▸ **Data records**
+===+
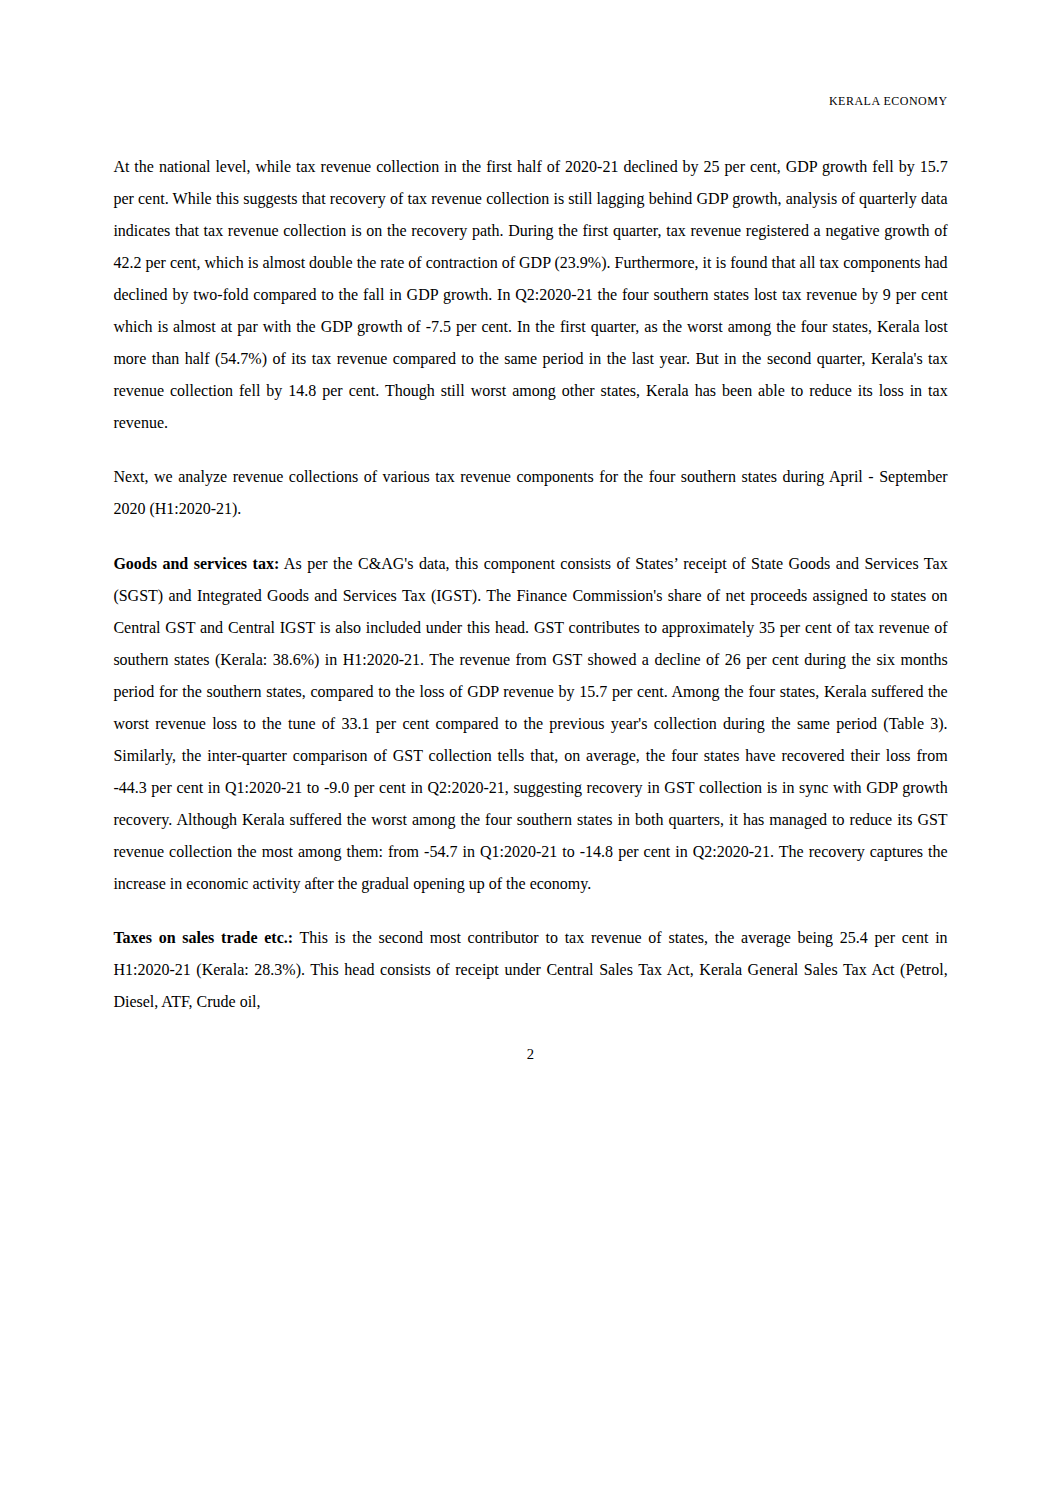KERALA ECONOMY
At the national level, while tax revenue collection in the first half of 2020-21 declined by 25 per cent, GDP growth fell by 15.7 per cent. While this suggests that recovery of tax revenue collection is still lagging behind GDP growth, analysis of quarterly data indicates that tax revenue collection is on the recovery path. During the first quarter, tax revenue registered a negative growth of 42.2 per cent, which is almost double the rate of contraction of GDP (23.9%). Furthermore, it is found that all tax components had declined by two-fold compared to the fall in GDP growth. In Q2:2020-21 the four southern states lost tax revenue by 9 per cent which is almost at par with the GDP growth of -7.5 per cent. In the first quarter, as the worst among the four states, Kerala lost more than half (54.7%) of its tax revenue compared to the same period in the last year. But in the second quarter, Kerala's tax revenue collection fell by 14.8 per cent. Though still worst among other states, Kerala has been able to reduce its loss in tax revenue.
Next, we analyze revenue collections of various tax revenue components for the four southern states during April - September 2020 (H1:2020-21).
Goods and services tax: As per the C&AG's data, this component consists of States’ receipt of State Goods and Services Tax (SGST) and Integrated Goods and Services Tax (IGST). The Finance Commission's share of net proceeds assigned to states on Central GST and Central IGST is also included under this head. GST contributes to approximately 35 per cent of tax revenue of southern states (Kerala: 38.6%) in H1:2020-21. The revenue from GST showed a decline of 26 per cent during the six months period for the southern states, compared to the loss of GDP revenue by 15.7 per cent. Among the four states, Kerala suffered the worst revenue loss to the tune of 33.1 per cent compared to the previous year's collection during the same period (Table 3). Similarly, the inter-quarter comparison of GST collection tells that, on average, the four states have recovered their loss from -44.3 per cent in Q1:2020-21 to -9.0 per cent in Q2:2020-21, suggesting recovery in GST collection is in sync with GDP growth recovery. Although Kerala suffered the worst among the four southern states in both quarters, it has managed to reduce its GST revenue collection the most among them: from -54.7 in Q1:2020-21 to -14.8 per cent in Q2:2020-21. The recovery captures the increase in economic activity after the gradual opening up of the economy.
Taxes on sales trade etc.: This is the second most contributor to tax revenue of states, the average being 25.4 per cent in H1:2020-21 (Kerala: 28.3%). This head consists of receipt under Central Sales Tax Act, Kerala General Sales Tax Act (Petrol, Diesel, ATF, Crude oil,
2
+===+
▸ **Work required**
Quote, please, every line of the material above from its start through the line that has "At the national", reproducing the words exactly and dropping any images.

▸ **Your solution**
KERALA ECONOMY
At the national level, while tax revenue collection in the first half of 2020-21 declined by 25 per cent, GDP growth fell by 15.7 per cent. While this suggests that recovery of tax revenue collection is still lagging behind GDP growth, analysis of quarterly data indicates that tax revenue collection is on the recovery path. During the first quarter, tax revenue registered a negative growth of 42.2 per cent, which is almost double the rate of contraction of GDP (23.9%). Furthermore, it is found that all tax components had declined by two-fold compared to the fall in GDP growth. In Q2:2020-21 the four southern states lost tax revenue by 9 per cent which is almost at par with the GDP growth of -7.5 per cent. In the first quarter, as the worst among the four states, Kerala lost more than half (54.7%) of its tax revenue compared to the same period in the last year. But in the second quarter, Kerala's tax revenue collection fell by 14.8 per cent. Though still worst among other states, Kerala has been able to reduce its loss in tax revenue.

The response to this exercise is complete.